▸ **Source text**:
To identify a phishing site, sometimes it is useful to study not only its appearance and functionality but also the content itself. The contact section may tell you a great deal. It often happens that a phishing site does not contain a section with feedback and company information. And this is also a reason to think about the legitimacy of such a site. Also, fraudsters can substitute absolutely any data, stolen included, such as the name of the legal entity, the TIN, the phone number and the legal address. If in doubt, these data should be checked separately on the Internet. If it’s a phishing resource, there is a high probability that the contacts specified will contain information about a company that has nothing to do with what the cybercriminals show you. If the search does not bring any results, the site contains obviously incorrect data, which also indicates a fake.

It’s another matter if the phishing site completely copies the original. In this case, the contacts and other data will most likely be copied as well. Then the other signs that we described above will come to the rescue.

Using special services

When checking a site, it can also be a good idea to use special services that help identify fraudulent resources. Let's take a closer look at them.

Whois

Whois is a protocol used to run a service that allows anyone to get open information about registration data using domain names and IP addresses. Whois is not a special service for identifying phishing sites, but it provides data that can be used to identify a fraudulent resource. To check a website, just copy its name and paste it into the Whois webform. As a result, a data block will be displayed, where the Owner and Created will be the most indicative lines.

Here is a simple example. Let's assume that when using the Whois service to check the site of an allegedly large company, you saw that the owner of the domain is a private individual, and the site itself was created a couple of weeks ago. From this, we can firmly conclude that the site has nothing to do with a real company, and, most likely, it is a phishing site. The fact is that the sites of large companies are rarely registered to individuals, and the recent registration of the domain, along with other signs, also indirectly tells us that the site is a fake.

However, it should be remembered that a phishing site can be registered to a fake company, and not to an individual. In this case, we can indirectly focus on the domain’s creation date, but it is better and safer to check the site using special services.

▸ **Data**:
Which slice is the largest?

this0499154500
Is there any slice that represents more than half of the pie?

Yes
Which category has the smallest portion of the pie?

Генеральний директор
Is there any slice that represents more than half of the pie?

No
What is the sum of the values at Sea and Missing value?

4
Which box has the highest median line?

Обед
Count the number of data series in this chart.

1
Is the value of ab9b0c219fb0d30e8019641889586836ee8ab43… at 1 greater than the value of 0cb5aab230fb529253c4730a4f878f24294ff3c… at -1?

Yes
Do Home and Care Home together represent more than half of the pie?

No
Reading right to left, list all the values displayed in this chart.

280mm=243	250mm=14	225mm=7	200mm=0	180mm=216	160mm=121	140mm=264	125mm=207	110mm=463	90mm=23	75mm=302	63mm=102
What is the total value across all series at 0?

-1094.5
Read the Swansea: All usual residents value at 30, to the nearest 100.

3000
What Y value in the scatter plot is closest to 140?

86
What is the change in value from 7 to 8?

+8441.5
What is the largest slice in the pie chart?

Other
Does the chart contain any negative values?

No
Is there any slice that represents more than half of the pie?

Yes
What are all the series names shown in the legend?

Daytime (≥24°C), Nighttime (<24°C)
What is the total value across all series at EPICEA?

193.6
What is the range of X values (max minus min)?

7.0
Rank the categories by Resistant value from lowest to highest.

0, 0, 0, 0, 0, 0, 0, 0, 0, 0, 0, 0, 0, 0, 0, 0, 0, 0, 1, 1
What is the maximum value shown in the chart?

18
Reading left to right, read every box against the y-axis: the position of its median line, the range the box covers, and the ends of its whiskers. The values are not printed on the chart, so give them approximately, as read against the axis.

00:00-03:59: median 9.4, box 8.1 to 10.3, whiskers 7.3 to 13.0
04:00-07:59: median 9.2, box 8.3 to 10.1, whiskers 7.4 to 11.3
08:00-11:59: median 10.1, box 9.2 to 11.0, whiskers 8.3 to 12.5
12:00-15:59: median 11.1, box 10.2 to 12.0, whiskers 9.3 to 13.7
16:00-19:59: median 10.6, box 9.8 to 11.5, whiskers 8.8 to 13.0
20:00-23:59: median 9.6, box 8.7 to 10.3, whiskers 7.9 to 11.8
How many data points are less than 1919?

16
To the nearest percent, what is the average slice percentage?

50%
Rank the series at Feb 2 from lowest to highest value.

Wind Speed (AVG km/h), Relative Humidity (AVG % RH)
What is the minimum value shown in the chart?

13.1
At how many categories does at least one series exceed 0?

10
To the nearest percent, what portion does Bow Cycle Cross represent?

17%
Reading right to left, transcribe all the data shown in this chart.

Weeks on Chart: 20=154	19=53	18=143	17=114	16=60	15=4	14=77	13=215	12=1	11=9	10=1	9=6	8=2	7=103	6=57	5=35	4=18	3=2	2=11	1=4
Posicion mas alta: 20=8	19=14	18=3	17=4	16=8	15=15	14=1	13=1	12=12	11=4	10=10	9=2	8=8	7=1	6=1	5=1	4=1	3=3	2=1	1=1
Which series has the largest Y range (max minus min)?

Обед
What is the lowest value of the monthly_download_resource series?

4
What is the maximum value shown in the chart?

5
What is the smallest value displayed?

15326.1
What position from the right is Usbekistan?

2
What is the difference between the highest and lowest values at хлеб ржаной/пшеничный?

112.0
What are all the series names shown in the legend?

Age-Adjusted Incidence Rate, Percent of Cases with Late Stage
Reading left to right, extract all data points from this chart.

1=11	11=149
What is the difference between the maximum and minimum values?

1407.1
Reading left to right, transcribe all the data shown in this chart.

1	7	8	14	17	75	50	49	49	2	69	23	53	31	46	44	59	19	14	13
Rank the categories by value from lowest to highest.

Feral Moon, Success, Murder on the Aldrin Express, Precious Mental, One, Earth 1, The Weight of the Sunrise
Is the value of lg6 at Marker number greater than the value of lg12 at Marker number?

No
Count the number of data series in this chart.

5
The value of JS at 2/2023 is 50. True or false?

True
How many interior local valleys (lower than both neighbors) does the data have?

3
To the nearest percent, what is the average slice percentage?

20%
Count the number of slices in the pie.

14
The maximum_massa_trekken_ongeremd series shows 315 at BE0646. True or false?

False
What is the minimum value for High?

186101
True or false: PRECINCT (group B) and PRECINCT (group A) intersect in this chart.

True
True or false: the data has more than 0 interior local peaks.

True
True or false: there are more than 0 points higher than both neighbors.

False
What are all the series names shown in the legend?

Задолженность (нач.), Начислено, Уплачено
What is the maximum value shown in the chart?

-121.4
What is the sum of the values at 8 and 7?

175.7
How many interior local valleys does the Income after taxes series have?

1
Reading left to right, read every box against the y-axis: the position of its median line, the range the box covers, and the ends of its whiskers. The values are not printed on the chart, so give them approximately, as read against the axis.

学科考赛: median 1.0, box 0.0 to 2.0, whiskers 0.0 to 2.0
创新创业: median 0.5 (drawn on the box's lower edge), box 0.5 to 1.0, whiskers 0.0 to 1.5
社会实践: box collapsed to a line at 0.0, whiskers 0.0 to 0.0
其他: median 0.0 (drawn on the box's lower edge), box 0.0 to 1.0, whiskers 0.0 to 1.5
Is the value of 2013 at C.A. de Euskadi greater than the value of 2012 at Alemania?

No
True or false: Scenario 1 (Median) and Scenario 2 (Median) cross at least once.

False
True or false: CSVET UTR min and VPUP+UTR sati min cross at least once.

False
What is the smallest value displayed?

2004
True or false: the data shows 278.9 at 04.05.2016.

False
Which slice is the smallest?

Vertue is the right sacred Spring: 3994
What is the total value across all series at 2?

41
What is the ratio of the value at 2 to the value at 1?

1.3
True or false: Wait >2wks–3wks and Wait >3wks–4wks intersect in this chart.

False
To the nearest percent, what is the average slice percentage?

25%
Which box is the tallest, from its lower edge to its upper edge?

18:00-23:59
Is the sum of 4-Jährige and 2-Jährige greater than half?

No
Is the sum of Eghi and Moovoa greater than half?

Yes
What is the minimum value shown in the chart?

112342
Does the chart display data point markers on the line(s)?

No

▸ **Task requirements**:
(A) Extract the portion of the passage on spotting phishing sites starting at "To identify a phishing" and ending at "indicates a fake.".
(B) What comes next in the passage on spotting phishing sites? Write it, beginning right after the last sentence shown.
The material comes from a different source than the passage on spotting phishing sites.

▸ **Results in order**:
(A)
To identify a phishing site, sometimes it is useful to study not only its appearance and functionality but also the content itself. The contact section may tell you a great deal. It often happens that a phishing site does not contain a section with feedback and company information. And this is also a reason to think about the legitimacy of such a site. Also, fraudsters can substitute absolutely any data, stolen included, such as the name of the legal entity, the TIN, the phone number and the legal address. If in doubt, these data should be checked separately on the Internet. If it’s a phishing resource, there is a high probability that the contacts specified will contain information about a company that has nothing to do with what the cybercriminals show you. If the search does not bring any results, the site contains obviously incorrect data, which also indicates a fake.

(B)
Checking a link using online services

It is easy to check a suspicious link using special online services. For example, Doctor Web has a service that allows users to check a link in the company's internal database, which is updated daily by virus and Internet analysts.

There are other similar services, such as VirusTotal and Phishtank. They work in a similar way — the website's URL is inserted into a special form, after which a search is performed using phishing databases.

For all the convenience of such services, you need to understand that the test result can be both false positive and false negative. For example, a phishing site may simply not have been entered into the database and, as a result, it may be deemed secure. Or, on the contrary, a "clean" site may have been mistakenly entered into the database. Therefore, it is important to take into account all factors so that you don’t fall for cybercriminals' tricks.

The Anti-virus Times recommends

Cybercriminals usually operate on a large scale, so fraudulent sites are not of high quality, and a detailed examination reveals a number of signs that make it easy to detect a phishing resource. Looking at the latest tempting offer before you, it is important that you restrain your thirst for profits in time and carefully check everything that the strangers on the other side of the screen are trying to entice you with.

A comprehensive anti-virus solution with a high-quality web filter will greatly enhance the protection of your digital environment and significantly reduce the probability of visiting the territory of cybercriminals. At the same time, it should be remembered that a huge number of phishing sites appear on the Internet every day, and no automated system can process them all. Therefore, being able to independently identify dangerous sites is a valuable skill for safely passing time on the Internet.